Newsy

Producent systemów ERP proALPHA Polska zapowiada zwiększenie zatrudnienia. Chce też stać się partnerem dla firm w reindustrializacji

2016-09-21  |  07:00

Chcemy stać się partnerem polskich firm w zrównoważonym rozwoju, w reindustrializacji, w tworzeniu nowej jakości w polskim przemyśle – zapowiada Dariusz Śliwowski, prezes proALPHA Polska. Systemy ERP, które produkuje firma, pozwalają nie tylko zarządzać produkcją, lecz także przekształcić produkt w usługę stanowią podstawę w budowaniu konkurencyjności. Firma proALPHA planuje podwojenie biznesu w kraju, zapowiada także zwiększenie zatrudnienia.

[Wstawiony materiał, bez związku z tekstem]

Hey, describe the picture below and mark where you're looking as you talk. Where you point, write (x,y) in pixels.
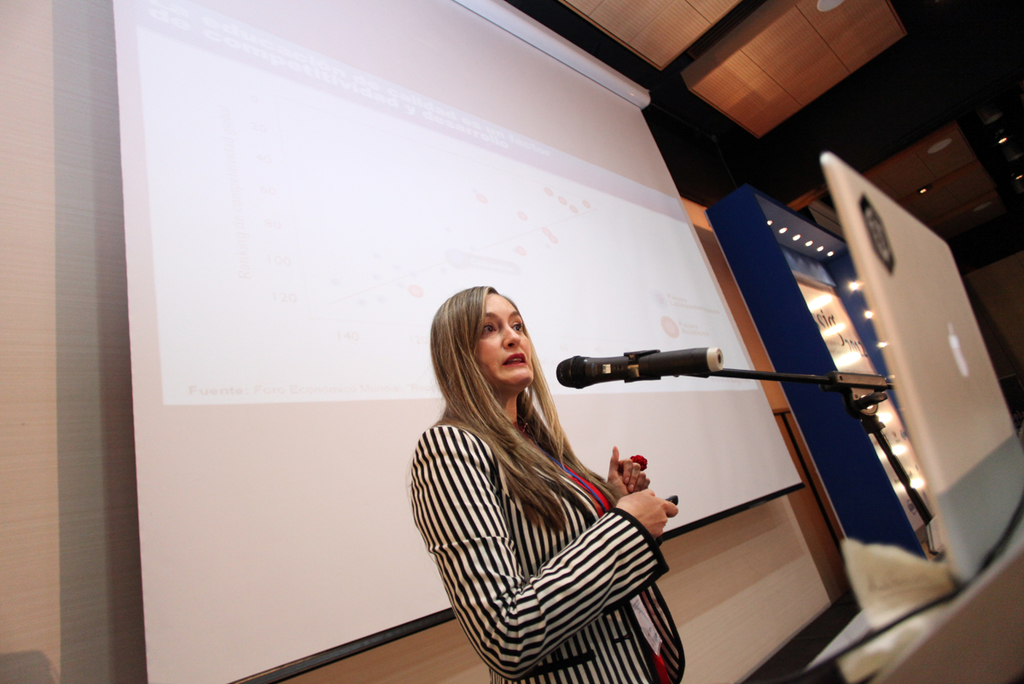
Here in this picture we can see a woman (539,513) speaking something in the microphone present in front of her on the speech desk (952,608) and we can also see a laptop (949,277) present over there and behind her we can see a projector screen (184,345) present and beside that we can see lights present over there.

Innowacyjność w Polsce jest słowem kluczem, ale różnie z nią bywa – przekonuje Dariusz Śliwowski, prezes zarządu proALPHA Polska. – Od pomysłu do przemysłu w Polsce to nie jest coś, z czego możemy być dumni. Gospodarka w dużym stopniu rozwijała się do tej pory jako tani zasób dla europejskich, światowych dużych producentów. To się kończy. Wkraczamy w czasy, kiedy musimy konkurować innowacyjnością, pomysłem, know-how, własnością intelektualną, rozwiązaniami – wskazuje ekspert.

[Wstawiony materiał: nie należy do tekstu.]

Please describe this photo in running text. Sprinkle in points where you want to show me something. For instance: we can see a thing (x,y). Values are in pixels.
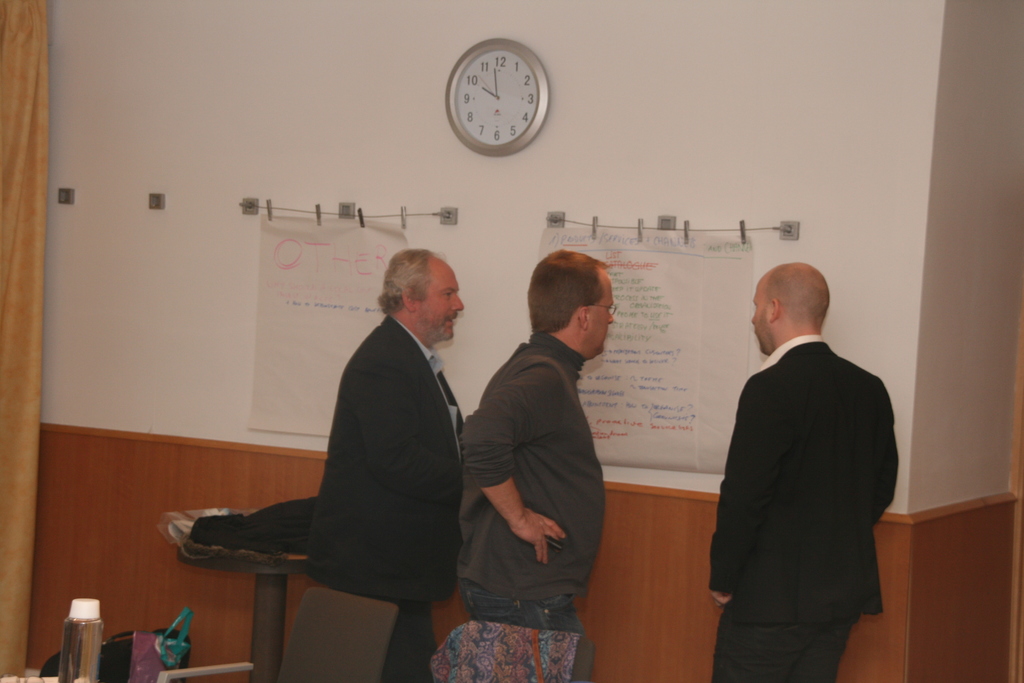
In this image we can see three people (534,496) standing in a room (647,594), in front them there are posters (640,350) hanged to the wall (436,199) and there is a wall clock (526,92), beside the person (313,560) there is a table (257,560) and an object (243,530) on the table (260,619), there is a bottle (77,660) and a chair (323,651) behind the person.
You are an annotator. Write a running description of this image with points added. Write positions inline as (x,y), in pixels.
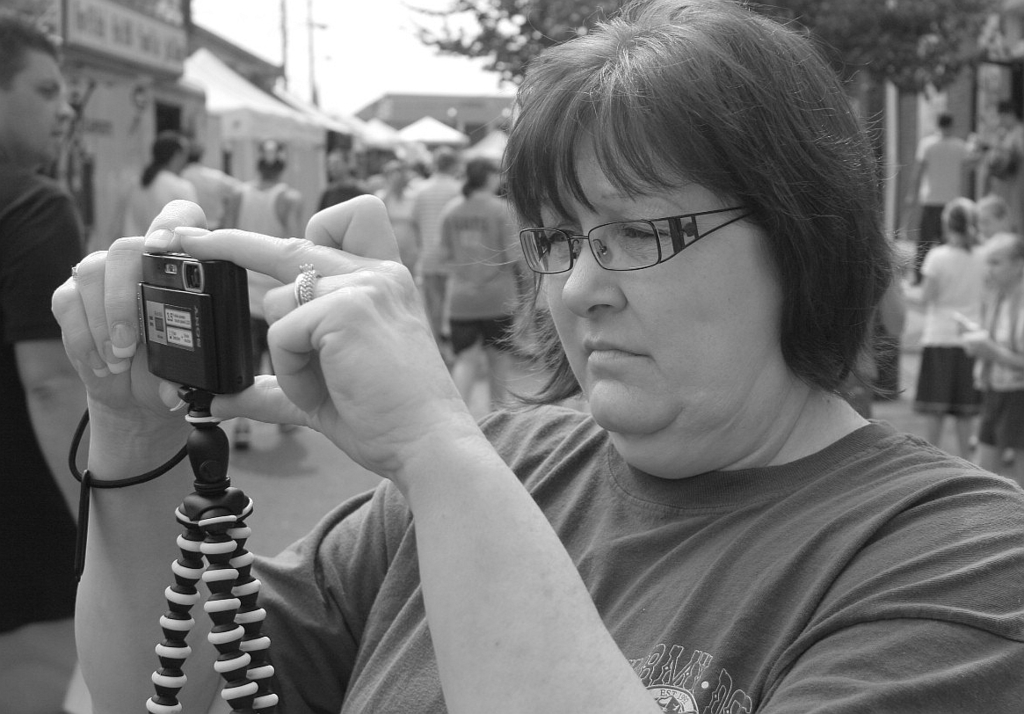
A lady (795,498) is standing and is wearing a t-shirt (711,563). She is holding a camera (169,337) in her hands (308,377). To her left hand (322,290) there is a ring (309,295). She is wearing spectacles (629,236). Behind her there are many people (453,213) standing and walking. To the left corner (32,250) there is a man (35,364) with black t-shirt (32,292) is standing. In the background (167,121) we can see some buildings (368,116), huts (274,122) and trees (500,55).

Obecnie na badania i rozwój Polska przeznacza 0,9 proc. PKB, przy średniej europejskiej na poziomie 2 proc. Nasz kraj został pominięty w raporcie Komisji Europejskiej, który podsumowuje wydatki poszczególnych państw na ten cel. Szansą dla Polski jest nowoczesny przemysł, wówczas z kraju wykonawcy możemy się stać krajem pomysłodawcą. Przykładem może być koncepcja przemysłu 4.0 w Niemczech, w który zostało zainwestowane łącznie 200 mln euro.

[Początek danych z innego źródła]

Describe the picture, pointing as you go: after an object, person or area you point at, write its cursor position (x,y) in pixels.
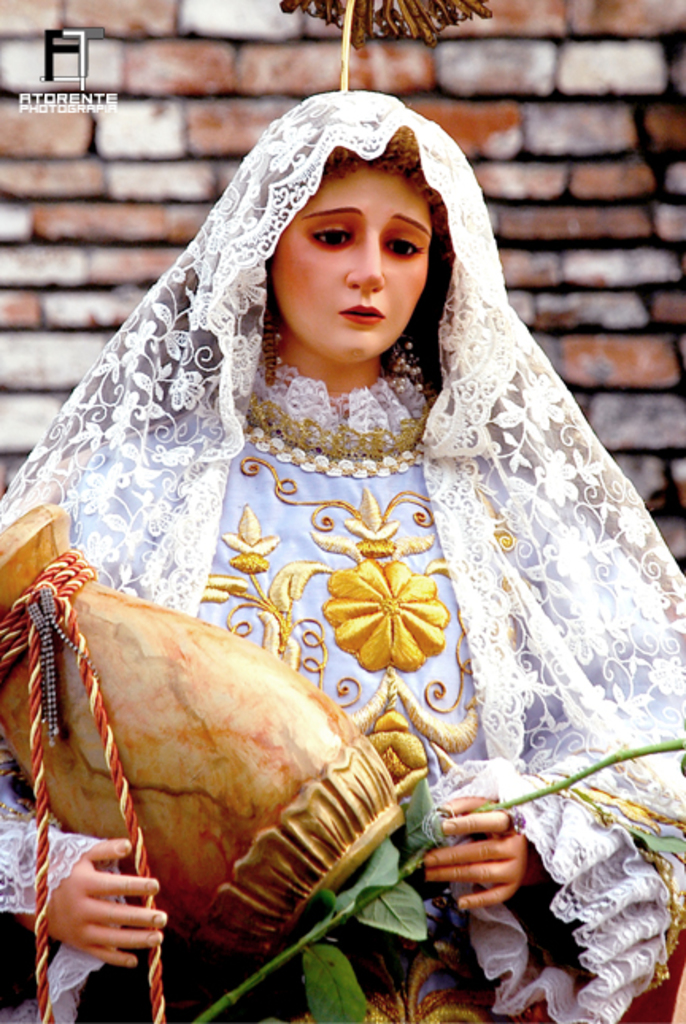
In this image we can see a statue (447,685) of a woman (436,753) holding a vase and the stem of a plant (340,963). On the backside (575,300) we can see a wall (533,304).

Koncepcja sprowadza się do tego, że przy udostępnieniu internetu każdy przedmiot, czy to maszyna, czy to urządzenie na produkcji, czy produkt końcowy może być opomiarowany i na bieżąco w trybie online może informować o swoim stanie, o parametrach w jakich działa, co się psuje, co działa dobrze, ile razy została wykonana jakaś czynność związana z tym produktem. To wszystko jest możliwe dzięki dostępnej sieci, systemom, które mogą te dane gromadzić i przetwarzać, czyli big data – tłumaczy Śliwowski.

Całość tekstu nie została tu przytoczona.